[Doc] Move guide for multimodal model and other improvements (#6168)

2025-12-10 09:16:06 +08:00 · 2024-07-06 17:18:59 +08:00 · 2024-07-06 17:18:59 +08:00 · 9389380015
commit 9389380015
parent 175c43eca4
8 changed files with 61 additions and 67 deletions
--- a/docs/source/dev/input_processing/model_inputs_index.rst
+++ b/docs/source/dev/input_processing/model_inputs_index.rst
@ -5,10 +5,10 @@ Input Processing

 .. currentmodule:: vllm.inputs

-vLLM provides a mechanism for defining input processors for each model so that the inputs are processed
-in :class:`~vllm.LLMEngine` before they are passed to model executors. 
+Each model can override parts of vLLM's :ref:`input processing pipeline <input_processing_pipeline>` via
+:data:`~vllm.inputs.INPUT_REGISTRY` and :data:`~vllm.multimodal.MULTIMODAL_REGISTRY`.

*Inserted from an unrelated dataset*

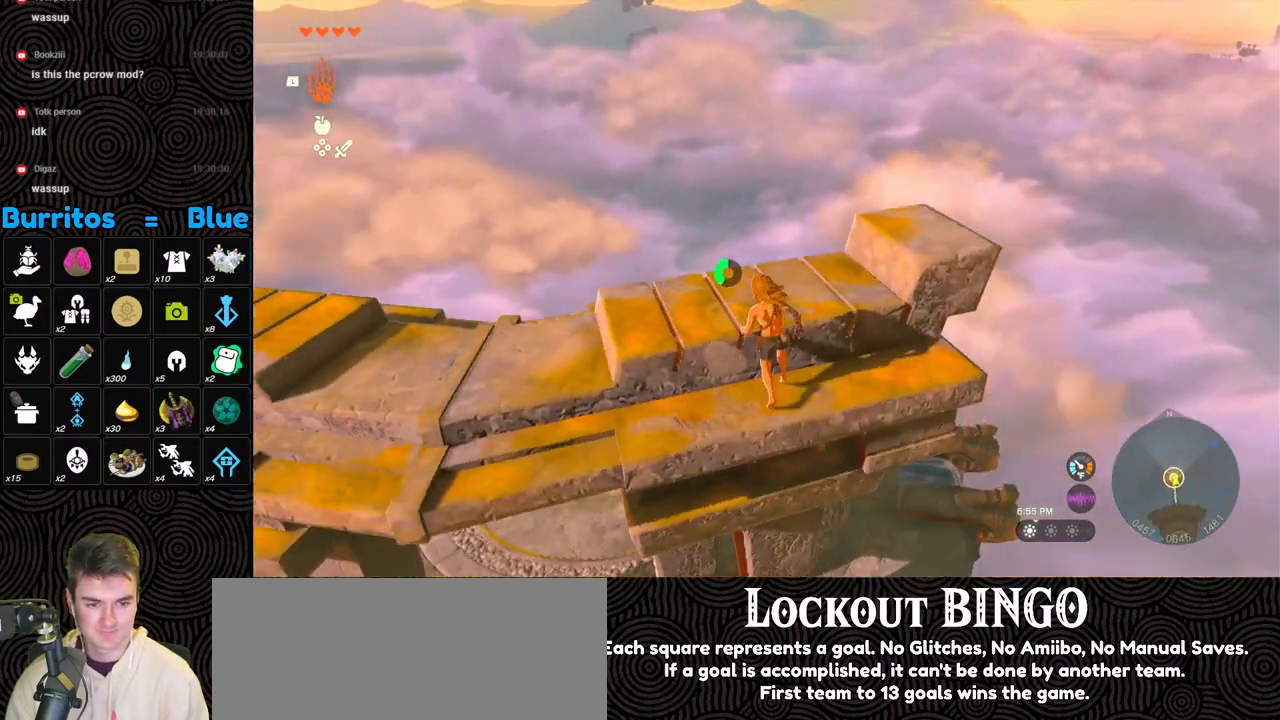
{"buttons": [], "left_stick": "up", "right_stick": "up-left", "events": [[150, "left_stick", "up"], [250, "right_stick", "up-left"]]}
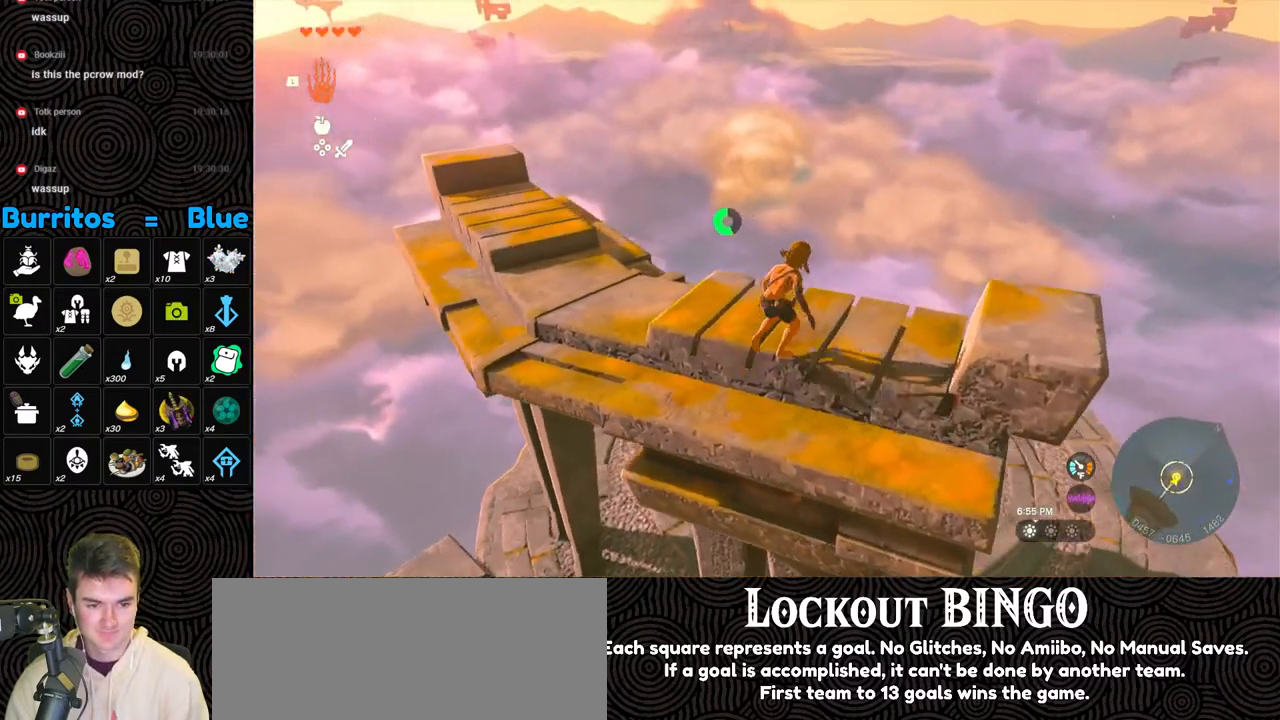
{"buttons": [], "left_stick": "up", "right_stick": "left", "events": [[33, "left_stick", "center"], [83, "right_stick", "left"], [483, "left_stick", "up"]]}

-Currently, this mechanism is only utilized in :ref:`multi-modal models <multi_modality>` for preprocessing multi-modal input 
+Currently, this mechanism is only utilized in :ref:`multi-modal <multi_modality>` models for preprocessing multi-modal input 
 data in addition to input prompt, but it can be extended to text-only language models when needed.

 Guides
--- a/docs/source/dev/multimodal/multimodal_index.rst
+++ b/docs/source/dev/multimodal/multimodal_index.rst
@ -7,25 +7,17 @@ Multi-Modality
    
 vLLM provides experimental support for multi-modal models through the :mod:`vllm.multimodal` package.

-:class:`vllm.inputs.PromptStrictInputs` accepts an additional attribute ``multi_modal_data``
-which allows you to pass in multi-modal input alongside text and token prompts.
+Multi-modal input can be passed alongside text and token prompts to :ref:`supported models <supported_vlms>`
+via the ``multi_modal_data`` field in :class:`vllm.inputs.PromptStrictInputs`.

 .. note::
   ``multi_modal_data`` can accept keys and values beyond the builtin ones, as long as a customized plugin is registered through 
-    :class:`vllm.multimodal.MULTIMODAL_REGISTRY`.
+   the :class:`~vllm.multimodal.MULTIMODAL_REGISTRY`.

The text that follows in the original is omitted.